__Task brief__
Print every record exactly, omitting none.

Dataset section start

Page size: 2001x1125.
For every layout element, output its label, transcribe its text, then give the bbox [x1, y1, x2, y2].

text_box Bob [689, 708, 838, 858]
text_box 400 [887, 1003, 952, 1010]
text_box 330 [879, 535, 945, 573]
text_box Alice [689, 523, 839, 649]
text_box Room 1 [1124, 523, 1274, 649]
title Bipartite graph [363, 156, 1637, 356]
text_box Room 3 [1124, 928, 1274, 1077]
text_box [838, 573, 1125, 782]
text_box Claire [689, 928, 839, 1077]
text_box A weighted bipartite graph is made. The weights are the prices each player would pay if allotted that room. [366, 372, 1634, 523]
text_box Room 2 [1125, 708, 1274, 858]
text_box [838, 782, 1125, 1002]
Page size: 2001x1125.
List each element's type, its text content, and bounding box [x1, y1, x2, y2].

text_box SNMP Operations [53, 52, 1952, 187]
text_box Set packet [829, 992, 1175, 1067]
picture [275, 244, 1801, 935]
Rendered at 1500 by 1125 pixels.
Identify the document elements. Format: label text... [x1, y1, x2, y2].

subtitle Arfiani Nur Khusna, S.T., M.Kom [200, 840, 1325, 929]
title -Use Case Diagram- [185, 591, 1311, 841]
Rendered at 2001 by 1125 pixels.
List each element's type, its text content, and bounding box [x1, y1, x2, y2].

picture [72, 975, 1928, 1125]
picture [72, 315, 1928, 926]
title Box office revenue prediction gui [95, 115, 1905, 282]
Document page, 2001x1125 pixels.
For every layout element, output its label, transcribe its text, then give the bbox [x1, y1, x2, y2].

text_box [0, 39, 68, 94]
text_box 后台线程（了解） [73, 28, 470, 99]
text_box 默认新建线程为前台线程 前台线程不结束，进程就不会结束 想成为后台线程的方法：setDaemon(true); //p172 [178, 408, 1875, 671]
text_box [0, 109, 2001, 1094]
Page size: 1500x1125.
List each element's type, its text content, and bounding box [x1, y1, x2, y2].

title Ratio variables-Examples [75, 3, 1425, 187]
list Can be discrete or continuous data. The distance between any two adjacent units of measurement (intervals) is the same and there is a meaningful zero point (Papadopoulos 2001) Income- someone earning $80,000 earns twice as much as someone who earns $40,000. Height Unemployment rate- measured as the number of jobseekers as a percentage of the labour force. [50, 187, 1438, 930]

Dataset section end

__Solution to the problem__
Page size: 2001x1125.
For every layout element, output its label, transcribe its text, then give the bbox [x1, y1, x2, y2].

text_box Bob [689, 708, 838, 858]
text_box 400 [887, 1003, 952, 1010]
text_box 330 [879, 535, 945, 573]
text_box Alice [689, 523, 839, 649]
text_box Room 1 [1124, 523, 1274, 649]
title Bipartite graph [363, 156, 1637, 356]
text_box Room 3 [1124, 928, 1274, 1077]
text_box [838, 573, 1125, 782]
text_box Claire [689, 928, 839, 1077]
text_box A weighted bipartite graph is made. The weights are the prices each player would pay if allotted that room. [366, 372, 1634, 523]
text_box Room 2 [1125, 708, 1274, 858]
text_box [838, 782, 1125, 1002]
Page size: 2001x1125.
List each element's type, its text content, and bounding box [x1, y1, x2, y2].

text_box SNMP Operations [53, 52, 1952, 187]
text_box Set packet [829, 992, 1175, 1067]
picture [275, 244, 1801, 935]
Rendered at 1500 by 1125 pixels.
Identify the document elements. Format: label text... [x1, y1, x2, y2].

subtitle Arfiani Nur Khusna, S.T., M.Kom [200, 840, 1325, 929]
title -Use Case Diagram- [185, 591, 1311, 841]
Rendered at 2001 by 1125 pixels.
List each element's type, its text content, and bounding box [x1, y1, x2, y2].

picture [72, 975, 1928, 1125]
picture [72, 315, 1928, 926]
title Box office revenue prediction gui [95, 115, 1905, 282]
Document page, 2001x1125 pixels.
For every layout element, output its label, transcribe its text, then give the bbox [x1, y1, x2, y2].

text_box [0, 39, 68, 94]
text_box 后台线程（了解） [73, 28, 470, 99]
text_box 默认新建线程为前台线程 前台线程不结束，进程就不会结束 想成为后台线程的方法：setDaemon(true); //p172 [178, 408, 1875, 671]
text_box [0, 109, 2001, 1094]
Page size: 1500x1125.
List each element's type, its text content, and bounding box [x1, y1, x2, y2].

title Ratio variables-Examples [75, 3, 1425, 187]
list Can be discrete or continuous data. The distance between any two adjacent units of measurement (intervals) is the same and there is a meaningful zero point (Papadopoulos 2001) Income- someone earning $80,000 earns twice as much as someone who earns $40,000. Height Unemployment rate- measured as the number of jobseekers as a percentage of the labour force. [50, 187, 1438, 930]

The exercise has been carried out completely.